▶ _Excerpt provided_:
NYC Provides Hotline to Help Cops Decide whom they Should Remove from the Streets and Provide Psychiatric Care
By Yehudit Garmaise
Refusing to ignore New Yorkers living on the street who “cannot meet their basic needs,” two months ago, Mayor Eric Adams empowered street outreach teams and police officers to bring people, “clearly struggling with mental health issues” to hospitals for psychiatric evaluations.
Pointing out that people who cannot take care of themselves by properly clothing, housing, or feeding themselves need help, the mayor changed the city’s policy on whom city workers can remove from the streets involuntarily.
Before November 2022, street outreach teams and police officers were only allowed to send New Yorkers for psychiatric care when they appeared likely to hurt themselves or others, but the mayor’s change in policy forced police officers to make judgment calls they often felt they were not trained to make.
After many NYPD officers found that they often weren’t sure which people warranted forcible removal from the city’s streets, subways, and other public spaces, City Hall launched a hotline cops can call to help them decide whether New Yorkers need immediate psychiatric evaluations.
A hotline staffed by mental health clinicians will “provide support and advise the police officers in real-time,” during their patrols, Jason Hansman, the deputy director of Mental Health Initiatives, Crisis Response and Community Capacity from the Mayor’s Office of Community Mental Health, said a City Council public hearing on Monday.

▶ _What the task asks_: According to the article on the NYC police hotline, who staffs the hotline that officers can call?

▶ _Given information_:

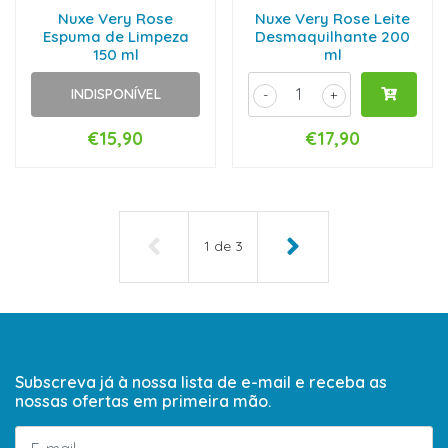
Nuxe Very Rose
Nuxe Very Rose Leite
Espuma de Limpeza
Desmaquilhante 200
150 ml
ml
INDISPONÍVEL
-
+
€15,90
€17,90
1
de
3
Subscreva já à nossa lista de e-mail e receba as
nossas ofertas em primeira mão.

* * *

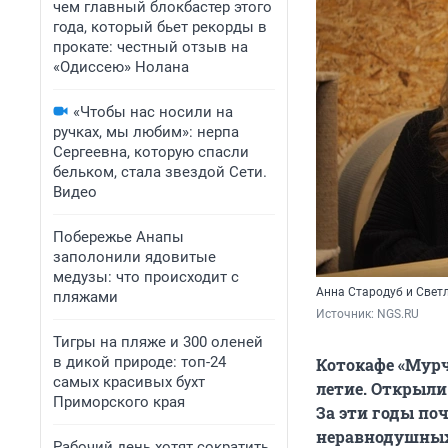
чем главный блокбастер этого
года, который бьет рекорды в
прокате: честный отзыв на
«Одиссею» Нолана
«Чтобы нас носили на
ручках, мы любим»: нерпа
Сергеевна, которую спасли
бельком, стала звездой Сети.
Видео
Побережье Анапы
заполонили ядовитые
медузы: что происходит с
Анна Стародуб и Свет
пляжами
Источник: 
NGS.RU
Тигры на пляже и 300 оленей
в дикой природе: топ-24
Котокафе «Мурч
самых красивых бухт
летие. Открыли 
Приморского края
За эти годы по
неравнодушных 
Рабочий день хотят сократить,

--

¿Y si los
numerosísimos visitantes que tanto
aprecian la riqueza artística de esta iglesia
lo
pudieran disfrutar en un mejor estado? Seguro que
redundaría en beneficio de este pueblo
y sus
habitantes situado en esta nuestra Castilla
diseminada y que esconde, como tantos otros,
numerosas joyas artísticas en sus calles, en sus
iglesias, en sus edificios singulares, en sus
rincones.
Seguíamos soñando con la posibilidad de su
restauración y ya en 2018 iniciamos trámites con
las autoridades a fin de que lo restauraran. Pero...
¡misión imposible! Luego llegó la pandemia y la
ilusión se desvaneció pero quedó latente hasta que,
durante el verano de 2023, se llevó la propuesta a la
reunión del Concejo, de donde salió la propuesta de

▶ _Response area_: Mental health clinicians.